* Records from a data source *
* * * *

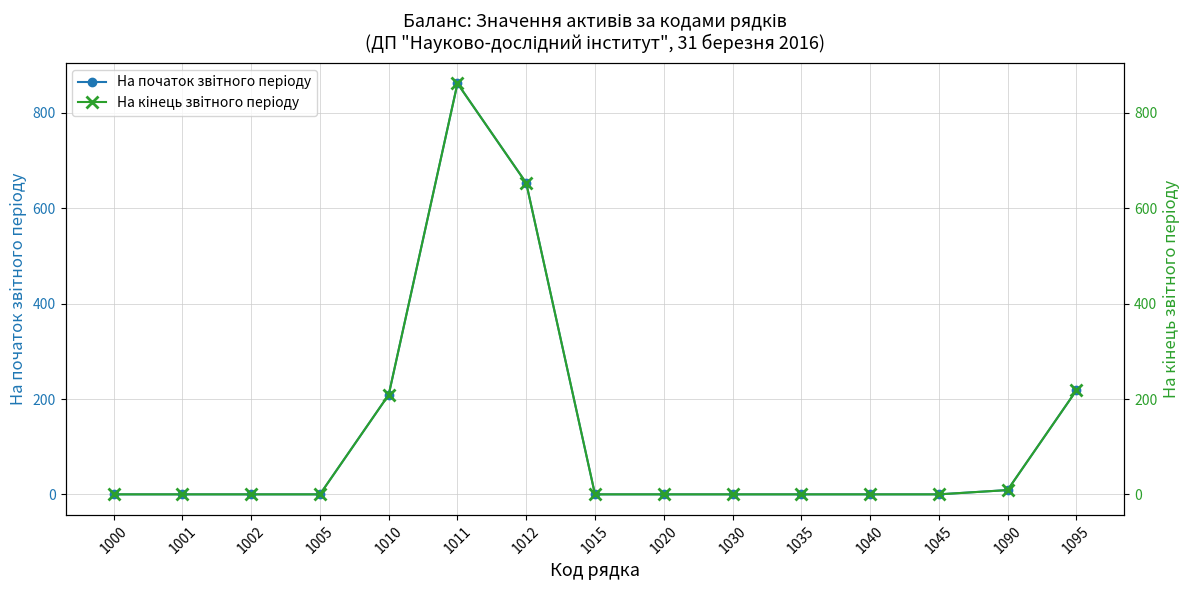

The value of На початок звiтного перiоду at 1035 is 0. True or false?

True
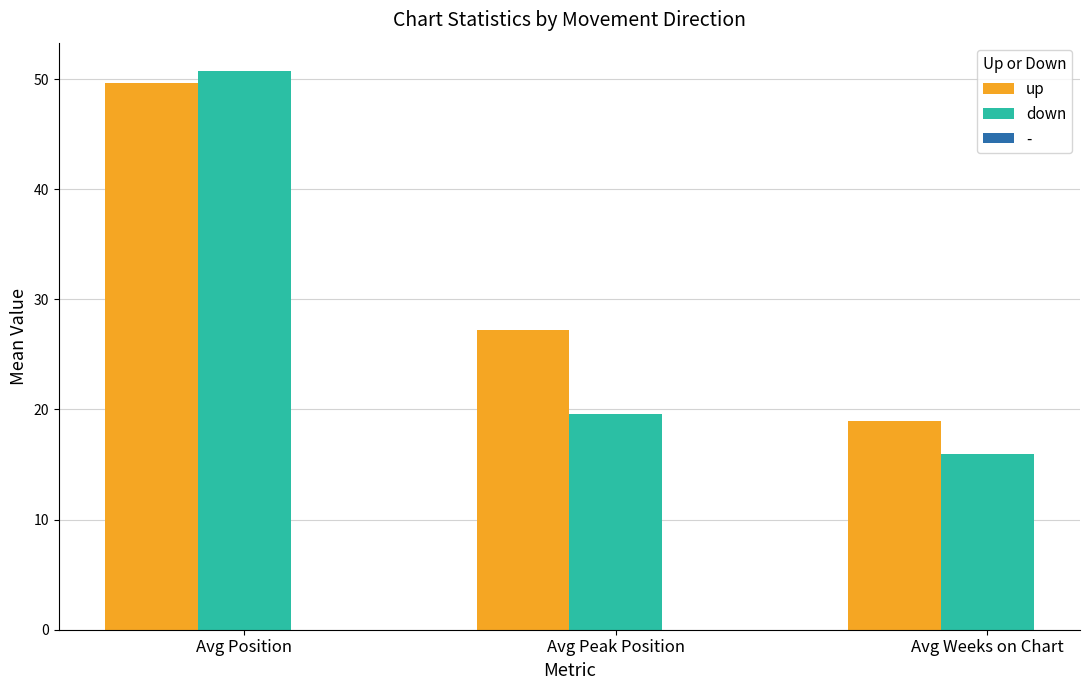

Which series has the widest spread of values?

down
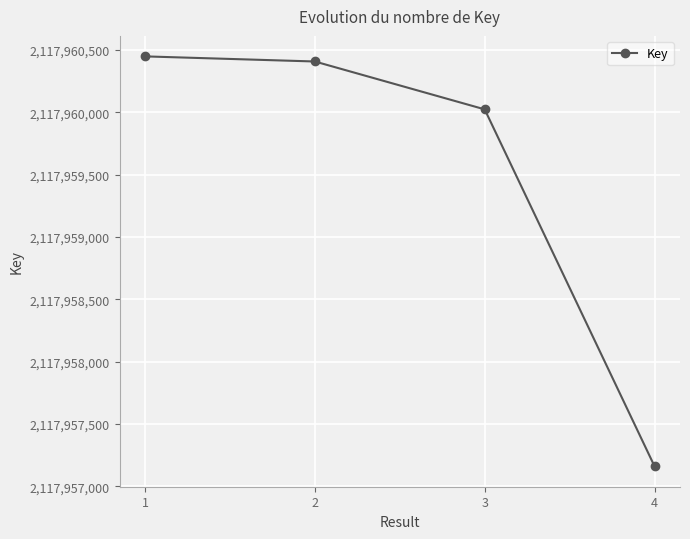

What is the value of the 4th point from the left?

2117957161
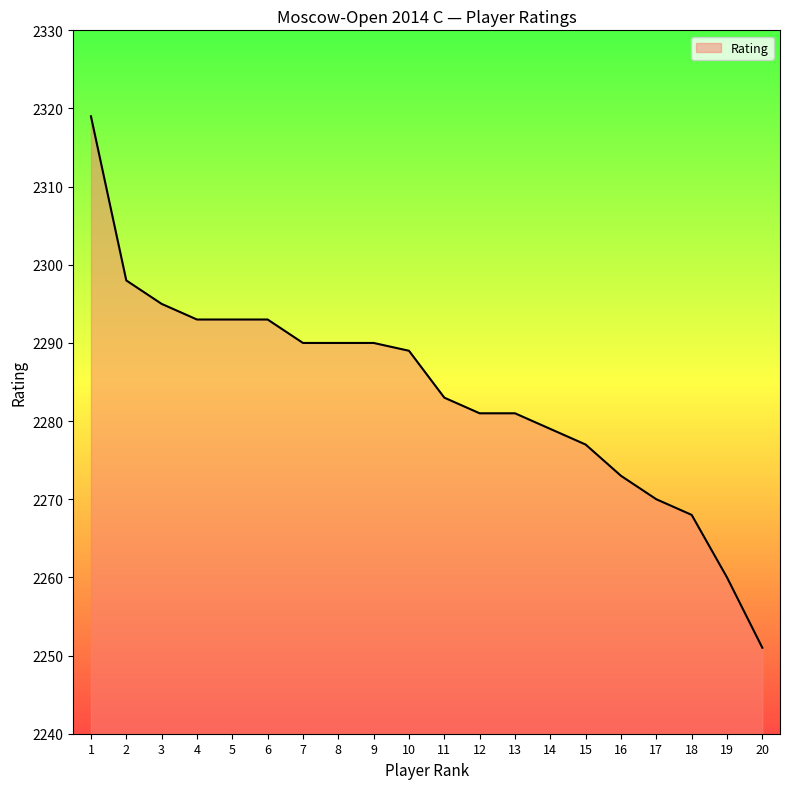

Which category has the lowest value across all series?

20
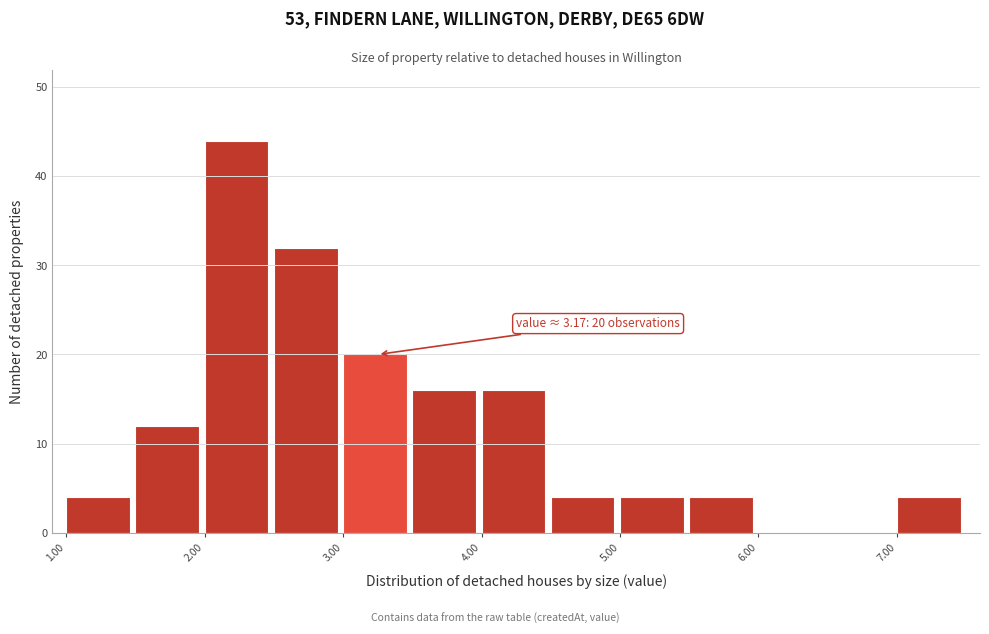

Which range on the x-axis has the tallest bar?

2.0 to 2.5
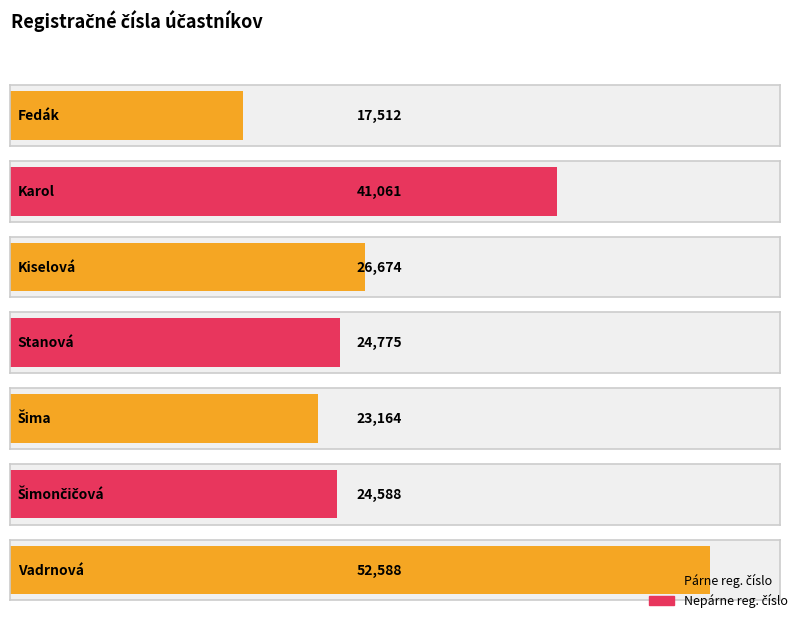

Between Šima and Fedák, which is larger?

Šima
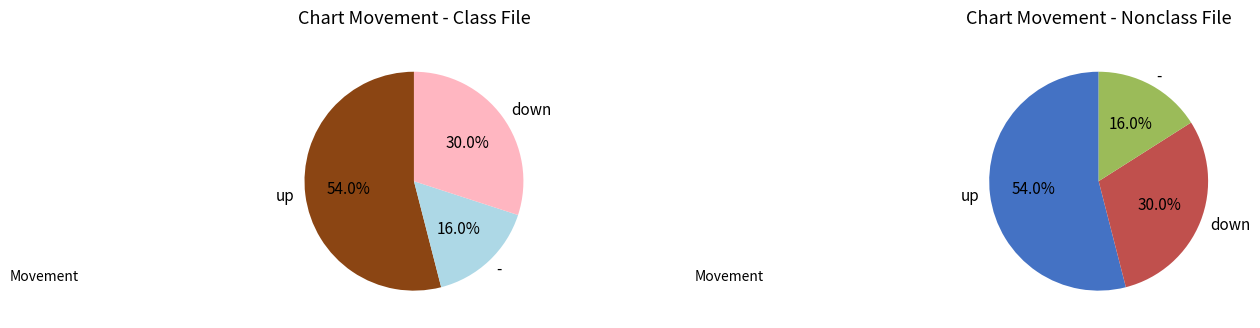

Is up the majority of the pie?

Yes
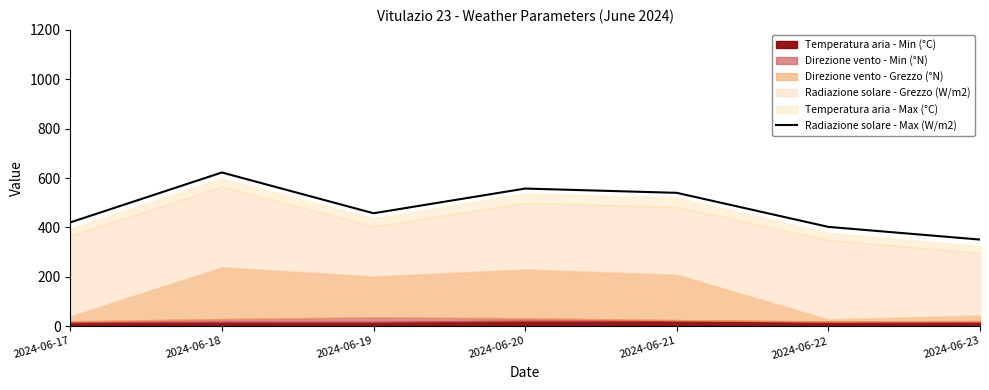

Reading left to right, extract all data points from this chart.

420.3	622.5	457.4	557.4	540.1	402.1	350.8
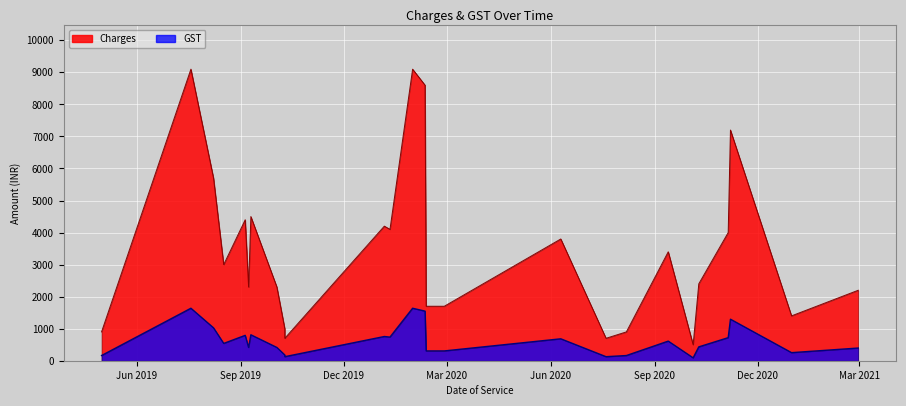

What is the value of the GST point at the 25th from the left?

1296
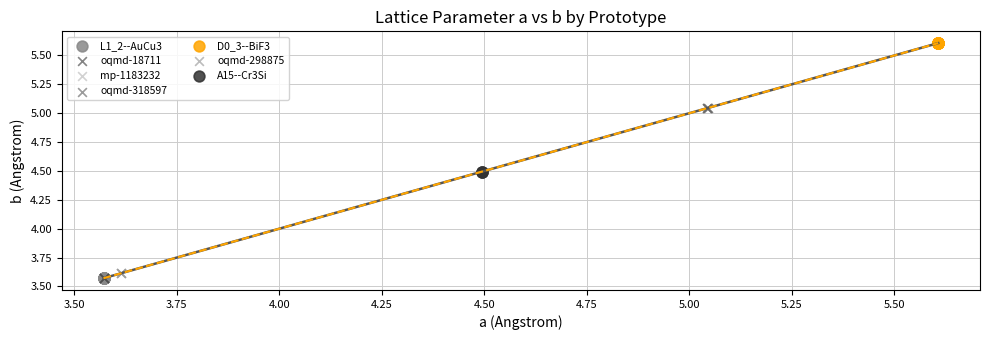

Which series reaches the maximum Y coordinate?

D0_3--BiF3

* * * *

Rewrite all of the data above, swapping each "Which series" for "Which data series" and keeping everything else the same. Leave out the picture lines.

* TASK OUTPUT *
The value of На початок звiтного перiоду at 1035 is 0. True or false?

True

Which data series has the widest spread of values?

down

What is the value of the 4th point from the left?

2117957161

Which category has the lowest value across all series?

20

Which range on the x-axis has the tallest bar?

2.0 to 2.5

Between Šima and Fedák, which is larger?

Šima

Is up the majority of the pie?

Yes

Reading left to right, extract all data points from this chart.

420.3	622.5	457.4	557.4	540.1	402.1	350.8

What is the value of the GST point at the 25th from the left?

1296

Which data series reaches the maximum Y coordinate?

D0_3--BiF3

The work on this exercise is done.